A 40 percent cost savings. Check.

A 64 percent reduction in secondary packaging materials used. Check.

A 73 percent reduction in trucks delivering the packaging materials. Check.

And perhaps the most important result: a 300 percent growth through national retailers. Check that one, too.

This was the case when Oskar Blues, a craft beer brewer, teamed up with Dow Packaging and Specialty Plastics, Berry Global and Ampacet to develop an industry-first printed collation shrink packaging for its 24-can variety cases. Specifically, the shrink solution serves as secondary packaging, wrapping the corrugated trays. It replaces an older monolayer shrink wrapping, which held two 12-pack cartons together. And it scores big points in shelf appeal, as the shrink packaging features Oskar Blues’ branding and design. 

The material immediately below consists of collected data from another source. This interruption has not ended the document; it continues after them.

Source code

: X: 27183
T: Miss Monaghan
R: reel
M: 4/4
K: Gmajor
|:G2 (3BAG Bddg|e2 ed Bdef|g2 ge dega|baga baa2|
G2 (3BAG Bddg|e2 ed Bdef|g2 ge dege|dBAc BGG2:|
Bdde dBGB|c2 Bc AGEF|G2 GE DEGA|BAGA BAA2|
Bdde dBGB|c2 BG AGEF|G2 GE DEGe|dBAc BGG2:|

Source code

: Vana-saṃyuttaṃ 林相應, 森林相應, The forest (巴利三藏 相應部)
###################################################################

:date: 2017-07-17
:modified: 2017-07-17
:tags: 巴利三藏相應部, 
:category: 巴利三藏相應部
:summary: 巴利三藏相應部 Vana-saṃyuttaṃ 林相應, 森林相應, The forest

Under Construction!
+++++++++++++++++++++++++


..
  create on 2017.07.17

“The new package is a high-clarity, high-strength co-extruded shrink film reverse printed with eye-catching graphics,” explains Markay Harrington, Berry Global’s shrink film product line director. “These decisions make financial sense, as by moving from paperboard boxes to new, shrink film packaging, Oskar Blues saw a 40 percent cost savings.”

Additionally, following the initial equipment investment, the film costs less per unit packaged than conventional packaging materials. This helps to reduce warehouse space and the need for raw materials. Though this type of secondary packaging is seemingly ideal for craft breweries, Oskar Blues is among the pioneering companies to take advantage of all that it offers. 

“It is surprising that more craft breweries have not switched to printed shrink bundle film due to the potential market acceptance, cost savings and environmental benefits,” says Harrington. “One of the reasons may be that the initial equipment investment needed to run shrink bundle film may be difficult for some craft brewers to justify based on their volume. We have seen a lot of interest from craft brewers in our printed shrink film this past year and expect to see a lot of growth in this market. We have seen this packaging trend in Europe for quite some time, and now we’re seeing it move to North America.”